Les sauvages nobles, или светские дикари, было забавным прозвищем, которое много лет назад дали Рэмскару и его друзьям – Солити, Кэдду и Эвероду – в аристократических кругах за то, что они, казалось, торжественно поклялись везде, где бы ни появились, как следует набедокурить. Благодаря богатству и семейным связям они могли позволить себе любой каприз, а шарм и неотразимое обаяние, подкрепленное внешней привлекательностью, толкали к ним в постель самых неприступных девиц. Солити, Кэдд и Эверод были Рэмскару словно братья, и, как и водится между братьями, порой ужасно друг другу досаждали.
Как жаль, что друзья не поехали с ним в Свенкотт!
Со времени его последнего визита сюда произошли большие перемены. В прошлом сезоне умер отец Карлайла, герцог Солити. Скончался он в одночасье и при сомнительных обстоятельствах. Если хотя бы половина слухов была верна, старый герцог мог бы собой гордиться. Карлайл сильнее других переживал утрату и давал яростный отпор многочисленным знакомым, которым хватало глупости приставать с расспросами.
Со свойственным только ему везением в столь тягостный период жизни Карлайл умудрился повстречать даму сердца. Рэм был очень рад за них. Герцогиней Карлайла стала очаровательная девушка, которая, судя по всему, души не чаяла в новоиспеченном муже, а герцог научился без содрогания произносить слова «брак» и «муж». Да, Рэм, Эверод и Кэдд от души повеселились, когда у них на глазах известный на весь Лондон гуляка остепенился. Рэм не в состоянии был представить женщину, которая точно также прибрала бы к рукам его.
Погруженный в раздумья, он столкнулся с девушкой, выскочившей из бальной залы. Рэм ахнул, одновременно ощутив мягкость и податливость женского тела, шелк белокурых волос и запах гвоздики.
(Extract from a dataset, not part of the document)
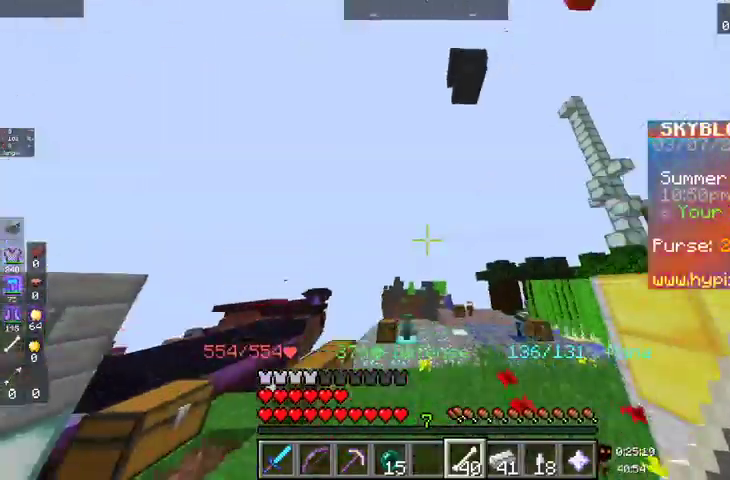
{"keys": ["w"], "mouse": [], "events": []}
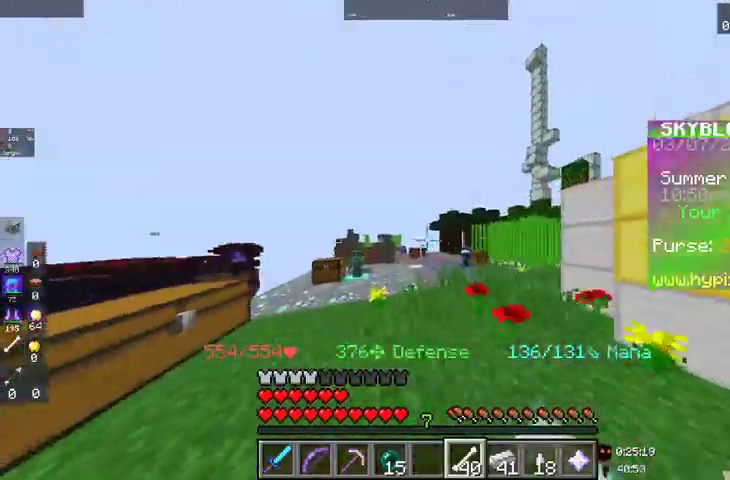
{"keys": ["w"], "mouse": [], "events": []}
Он невольно заключил незнакомку в объятия, но, опомнившись, поспешно отпустил.
– О боже, приношу свои извинения, милорд! – произнесла она низким и удивительно сильным для такой миниатюрной особы голосом. Она рассеянно обвела взглядом холл в поисках кого-то. – Нет ничего зазорного в том, чтобы носить очки, уверяю вас. Это поможет впредь не попадать впросак.
Не дав ему и слова сказать в ответ на столь дерзкий выпад, она зашагала прочь. Рэм лишился дара речи. Он никак не мог решить, как ему реагировать на это небрежное замечание: удивиться или оскорбиться. Будучи одним их les sauvages nobles, он привык вызывать интерес у противоположного пола. Выглядел он более чем сносно, и, украдкой понюхав правую подмышку, решил, что с этим тоже все в порядке. Рэм не был чересчур высокого мнения о себе, однако не привык, чтобы его игнорировали.